The Portuguese Rui Pinto, author of the “Football Leaks” revelations on the underside of football business, was sentenced on Monday, September 11 by the Lisbon court. Nearly 90 charges had been brought against the 30-year-old, including the counts of “computer hacking”, “attempted extortion”, “violation of correspondence”, “data theft”.

Both accused and protected witness of his country’s justice system, Rui Pinto claims the role of whistleblower, nevertheless admitting before his judges having committed illegal computer intrusions to obtain millions of documents, which he started to be published directly on the Internet at the end of 2015.

Transmitted to a consortium of European investigative media, this windfall of information brought to light questionable practices involving star players, clubs and agents, which were then the subject of tax adjustments and judicial inquiries in several countries.

From the publication of the salaries of Messi or Neymar to an accusation of rape against Cristiano Ronaldo, which has since been dismissed, including strategies to circumvent financial fair play at Manchester City or ethnic registration at Paris Saint-Germain, the planet football was deeply shaken by this gigantic leak of information. “I was outraged by what I discovered and decided to make it public,” Rui Pinto said at the opening of his trial in September 2020, adding that the “Football Leaks” were “ a cause for pride and not shame.”

Cooperation with authorities

In addition to 89 acts of computer hacking, the Portuguese was also tried for attempted extortion.
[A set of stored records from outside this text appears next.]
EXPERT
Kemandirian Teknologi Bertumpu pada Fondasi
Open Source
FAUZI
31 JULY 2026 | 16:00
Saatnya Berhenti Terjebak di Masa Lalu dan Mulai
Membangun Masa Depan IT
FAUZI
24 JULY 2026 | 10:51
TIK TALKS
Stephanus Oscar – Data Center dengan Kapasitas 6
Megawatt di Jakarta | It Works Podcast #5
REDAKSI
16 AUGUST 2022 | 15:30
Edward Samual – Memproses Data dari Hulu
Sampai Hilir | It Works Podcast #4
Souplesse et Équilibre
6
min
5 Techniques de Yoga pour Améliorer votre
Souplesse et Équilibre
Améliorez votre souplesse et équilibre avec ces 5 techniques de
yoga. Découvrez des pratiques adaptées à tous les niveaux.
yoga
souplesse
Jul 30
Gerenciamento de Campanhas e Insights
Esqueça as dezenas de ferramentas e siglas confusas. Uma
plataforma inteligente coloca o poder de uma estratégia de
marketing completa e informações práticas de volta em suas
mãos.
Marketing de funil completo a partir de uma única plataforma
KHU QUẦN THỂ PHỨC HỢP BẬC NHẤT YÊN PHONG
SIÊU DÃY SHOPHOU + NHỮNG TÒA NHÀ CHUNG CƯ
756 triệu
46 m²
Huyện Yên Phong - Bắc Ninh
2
According to the prosecution, he wanted to blackmail the boss of the Doyen Sports investment fund, his compatriot Nelio Lucas, by demanding between 500,000 and one million euros to stop publishing compromising documents. It was a complaint from this investment fund based in Malta and controlled by a sibling of Kazakh-Turkish oligarchs that put the Portuguese police on the trail of the self-taught “hacker”, originally from the Porto region.

Arrested in January 2019 in Hungary, where he lived, then extradited to his country, Rui Pinto spent more than a year in pre-trial detention before agreeing to cooperate with the authorities in other cases, allowing them access to the encrypted data he had in his possession. At the end of his trial, he admitted to having obtained confidential information “illegitimately” with “a group of friends” whom he refused to identify.

The French authorities also requested the collaboration of the Portuguese, who is also at the origin of the “Luanda Leaks”, an investigation published in January 2020 accusing the Angolan businesswoman Isabel dos Santos of having accumulated an immense fortune in a fraudulent manner .

Portuguese law does not allow him to benefit from whistleblower status, but his lawyers hoped that judges would take into account the public interest of his revelations when handing down their judgment. Reason for the last postponement of the date of the judgment, initially scheduled for last April, the 30-year-old hoped to benefit from an amnesty granted by the Portuguese government on the occasion of the visit of Pope Francis, at the beginning of August, to the World Youth Days of Lisbon.

Monday’s decision does not put an end to Rui Pinto’s troubles with Portuguese justice, the prosecution having recently drawn up a new indictment accusing him of 377 new computer crimes that he allegedly committed between 2016 and 2019 against some 70 people, companies or institutions.